## Supplied passage
----

Malta archbishop Charles Scicluna is the face of Vatican’s fight against sexual abuse

“The less victims we have, the more energy we have for schooling, for charities.” – Archbishop Charles Scicluna

Archbishop Charles Scicluna forms part of the organising committee for the summit on the protection of minors
Archbishop Charles Scicluna forms part of the organising committee for the summit on the protection of minors

Maltese archbishop Charles Scicluna was possibly the most sought-after prelate in the Vatican this week, as he fielded questions from the press on the Catholic Church’s much awaited summit on the protection of minors.

Convened by Pope Francis, the summit came hot on the heels of Scicluna’s renewed role as the Holy See’s prosecutor on clerical sex abuse cases, and in a bid to have cardinals and bishops meet victims of abuse.

“Listening to the narrative of victims is essential as a motivation to get it right,” Scicluna told the press yesterday. “If you don’t… you will never understand why you need to get it right. This has been my experience.”

The summit is concentrating on three values of good governance as a strategy to fight sexual abuse of minors committed by clergy: responsibility, accountability and transparency. Apart from listening to abuse victims, the organising committee – which includes Scicluna – will be meeting again to discuss a follow-up on the immediate, the middle-term and the long-term phases.

----

## Tasks to perform
a: Summarize the article about Archbishop Charles Scicluna in two sentences.
b: In the article about Archbishop Scicluna, which three values of good governance is the summit concentrating on?
c: Resume the article about Archbishop Scicluna and the Vatican summit, picking up after its final sentence.
The material after this point comes from a separate source.

----

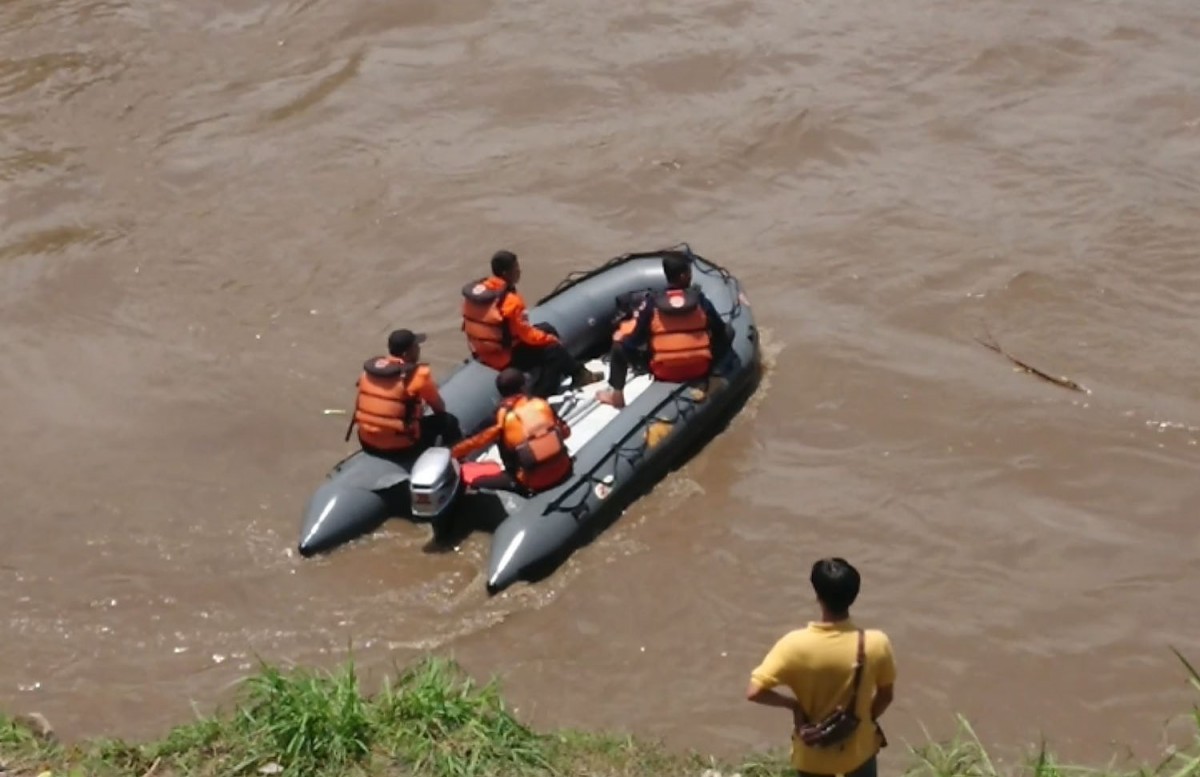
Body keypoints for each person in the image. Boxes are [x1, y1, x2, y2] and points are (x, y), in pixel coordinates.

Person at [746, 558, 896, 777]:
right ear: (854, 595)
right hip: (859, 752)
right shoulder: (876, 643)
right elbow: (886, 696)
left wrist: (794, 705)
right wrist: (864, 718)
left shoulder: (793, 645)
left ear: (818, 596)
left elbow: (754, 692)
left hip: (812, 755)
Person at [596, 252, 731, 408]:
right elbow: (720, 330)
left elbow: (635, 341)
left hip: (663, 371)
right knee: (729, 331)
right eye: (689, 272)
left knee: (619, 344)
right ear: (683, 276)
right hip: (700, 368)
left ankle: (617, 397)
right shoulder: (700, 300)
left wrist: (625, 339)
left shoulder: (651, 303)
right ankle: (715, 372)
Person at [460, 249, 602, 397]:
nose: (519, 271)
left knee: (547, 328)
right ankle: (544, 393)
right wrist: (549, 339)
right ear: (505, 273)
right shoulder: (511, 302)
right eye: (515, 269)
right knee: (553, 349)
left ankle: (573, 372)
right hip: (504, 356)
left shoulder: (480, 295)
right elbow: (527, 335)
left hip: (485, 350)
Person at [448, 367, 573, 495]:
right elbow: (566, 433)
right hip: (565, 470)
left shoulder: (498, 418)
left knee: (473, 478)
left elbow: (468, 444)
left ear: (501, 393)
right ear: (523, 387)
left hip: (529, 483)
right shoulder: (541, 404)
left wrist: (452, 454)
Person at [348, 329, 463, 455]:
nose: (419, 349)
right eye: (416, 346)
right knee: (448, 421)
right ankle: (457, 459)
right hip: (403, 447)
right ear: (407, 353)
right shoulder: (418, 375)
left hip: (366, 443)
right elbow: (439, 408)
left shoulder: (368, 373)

----

## Task results
a: Maltese archbishop Charles Scicluna, recently renewed as the Holy See's prosecutor on clerical sex abuse cases and a member of the organizing committee, answered press questions this week about the Vatican summit on the protection of minors convened by Pope Francis. The summit focuses on responsibility, accountability and transparency as values of good governance against clerical abuse of minors, and it brings cardinals and bishops to meet victims, whose accounts Scicluna calls essential as a motivation to get it right.

b: Responsibility, accountability and transparency.

c:
“There has to be a decisive and effective strategy because we have no other option but to get this right,” Scicluna yesterday told MaltaToday.

The problem of sex abuse inside the Catholic Church has troubled Pope Francis, with last year’s investigation by Scicluna in Chile having led to the resignation en masse of the entire bishops’ conference in the Latin American country.

Certain critics have accused the Catholic Church of having allowed a culture of permissiveness that allowed sex abuse crimes to take place – others blame an institutional omertà that has seen different dioceses cover up sex abuse scandals.

“You would get different answers in different places, so I think it is impossible to put everybody in the same category,” Scicluna told MaltaToday yesterday when asked about the root of the problem. “What is important and what the Pope wants to achieve through this meeting is to bring everybody together, listening to the same input and discussing the same topic, and understanding that there needs to be awareness of the gravity of sexual abuse of minors and that Church legislation, which has been there for quite some time, has to be implemented even-handedly and across the board.”

Scicluna admitted that changing attitudes will take time. “We have to work on cultures, we have to work on the empowerment of our people and we need to do all we can to ensure that the Church is what it should be, a safe place for young people.”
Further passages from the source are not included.